Add 45ml methyl alcohol in the about 200ml of the ethyl acetate solution of simvastatin acid 8g, temperature control drips 1: 3 strong aqua methanol solution 15ml at 25~30 ℃ among the 60min, after separating out crystal, leave standstill 30min, continue to drip the strong aqua methanol solution, after the strong aqua methanol solution added, 60min was cooled to-10 ℃, and 100rpm stirs 2h under-10 ℃ of temperature, filter, wash crystalline substance with 3: 5 ethyl acetate methanol solution 8ml, the heavy 12.5g of wet product, 40 vacuum-drying 2h, get simvastatin ammonium salt 7.1g, yield 85%.

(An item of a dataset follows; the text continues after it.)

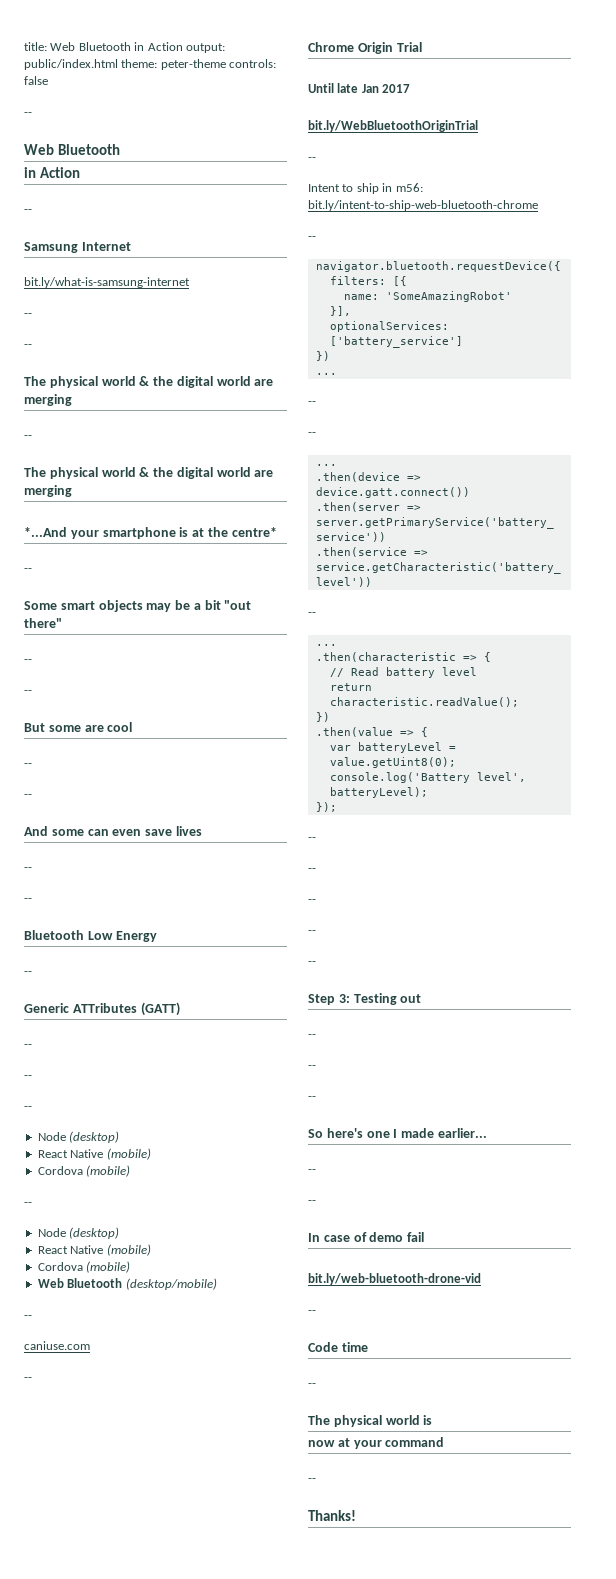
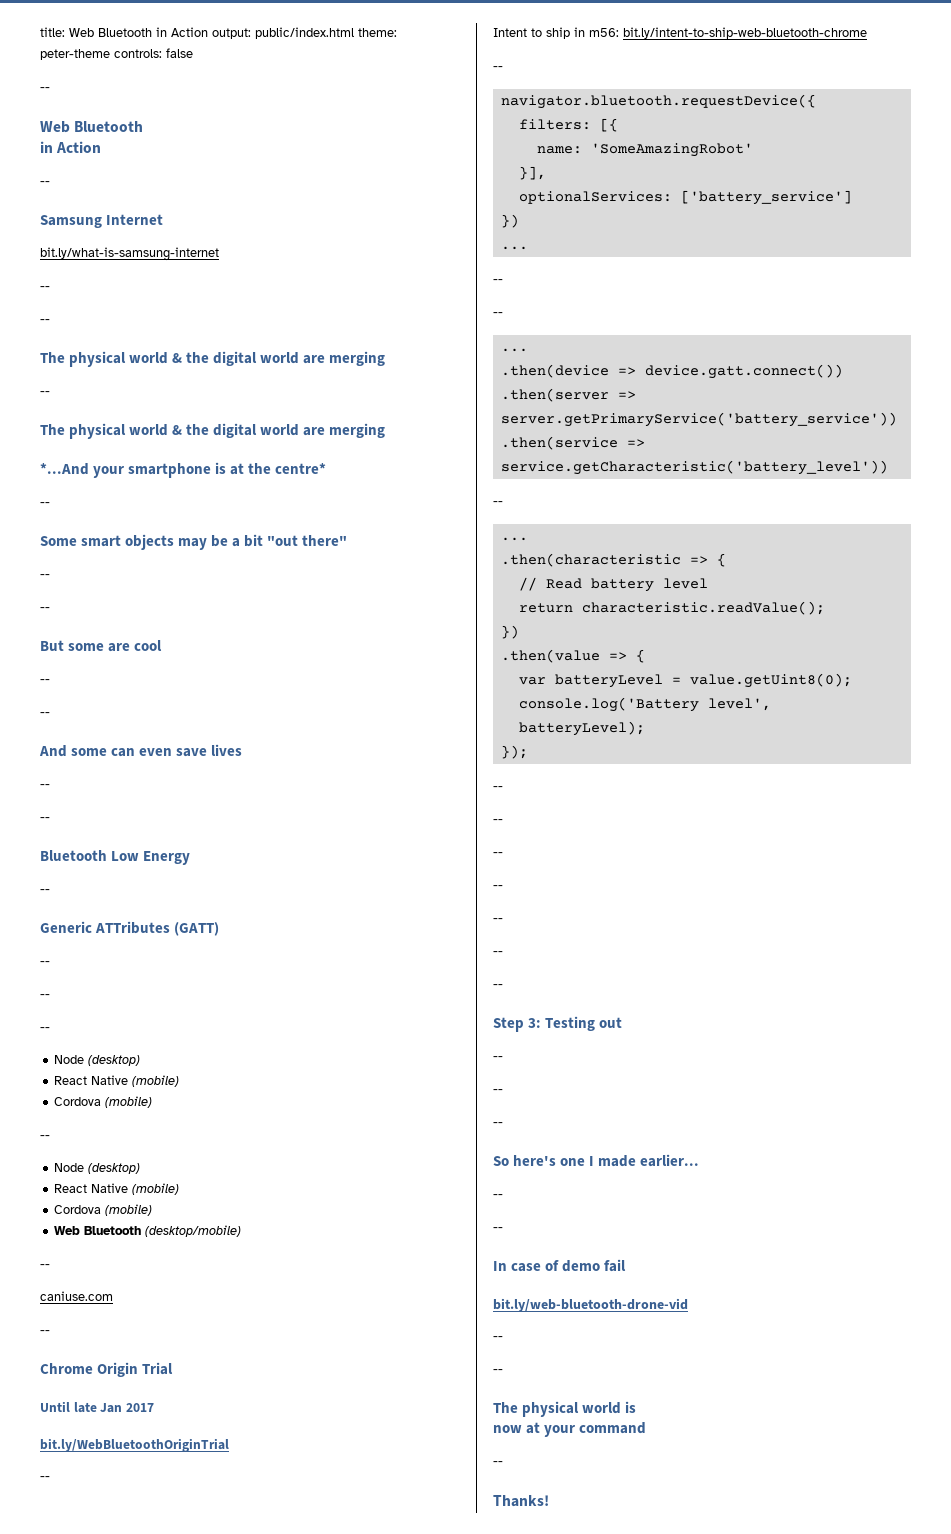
(316, 963) none -> [493,951,503,955] [493,984,503,988] // -- // --
[308,1342,368,1352] // Code time -> (503, 1338) none

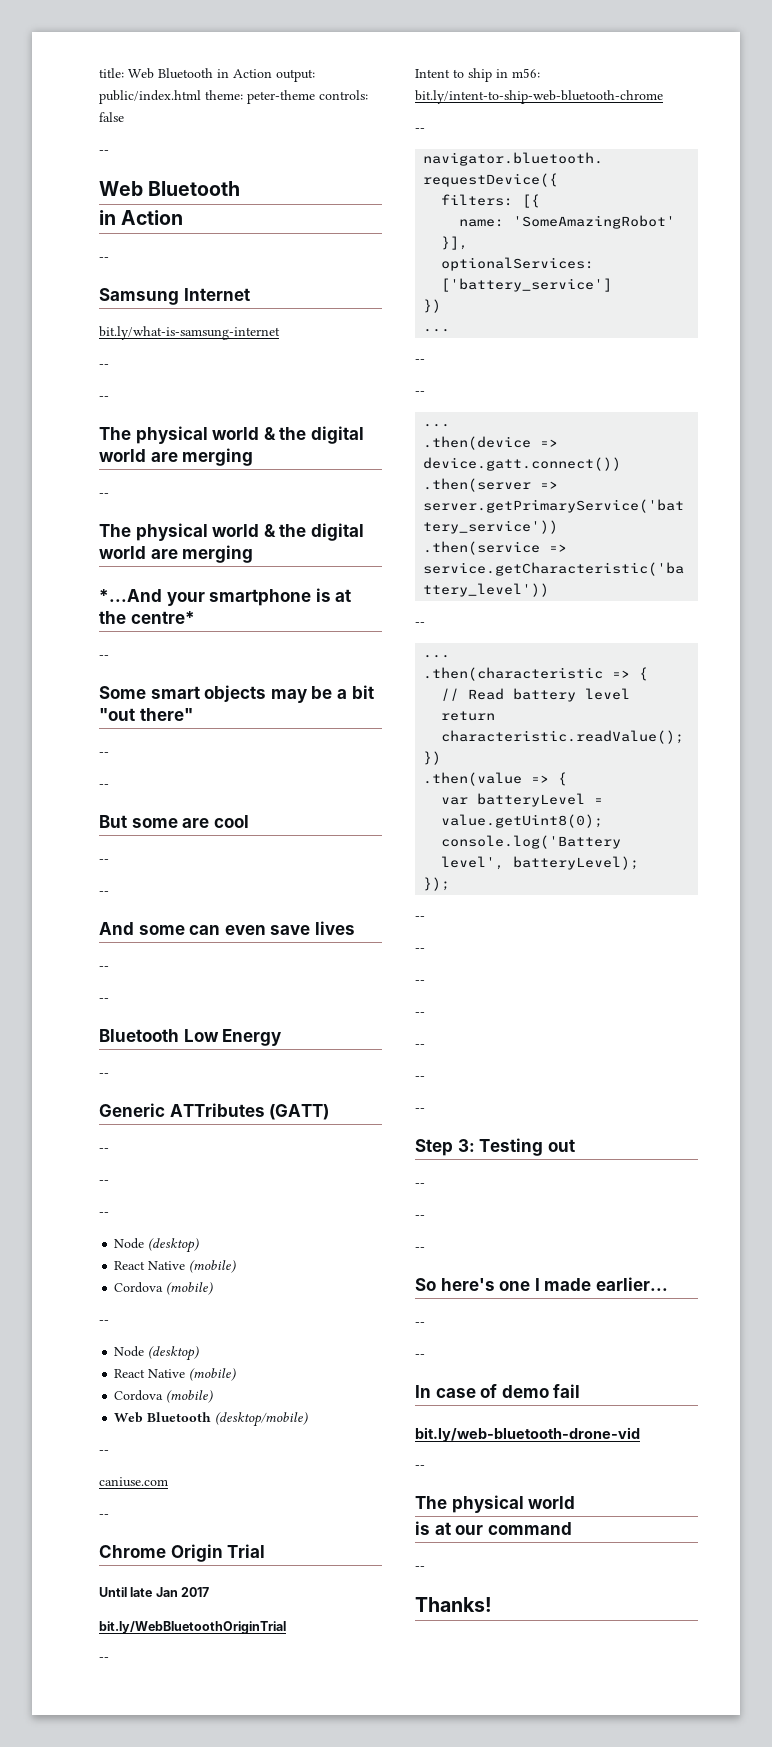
[493,1369,503,1373] [493,1401,637,1417] [493,1422,576,1437] // -- // The physical world is // now at your -> [415,1495,576,1513] [415,1521,484,1535] // The physical world // is at our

The most important improvement of this technology is that the dropping ammonia with former technology changes the feeding ammonia into, makes side reactions such as the no cyclization of reaction; Though title of the present invention and embodiment are to be the preparation technology that example is introduced ammonium salt with the Simvastatin, actual formula of is that the preparation of the ammonium salt of formula 4 also is fall into protection scope of the present invention.General formula is that the ammonium salt of formula 4 gets final product to such an extent that general formula is to get statin compound shown in the formula 5 by ring-closure reaction.
Formula 4 formulas 5
R in the formula
1, R
2, R
3, R
4=H, OH, halogen or alkyl, aromatic base and derivative thereof.Described optimum reaction solvent protection domain comprises: carbochain is the alcoholic solvent of 1-5, THF, DMF, ethyl acetate, methylene dichloride, chloroform, acetone and other organic solvent.Range of reaction temperature is-20 ℃~50 ℃.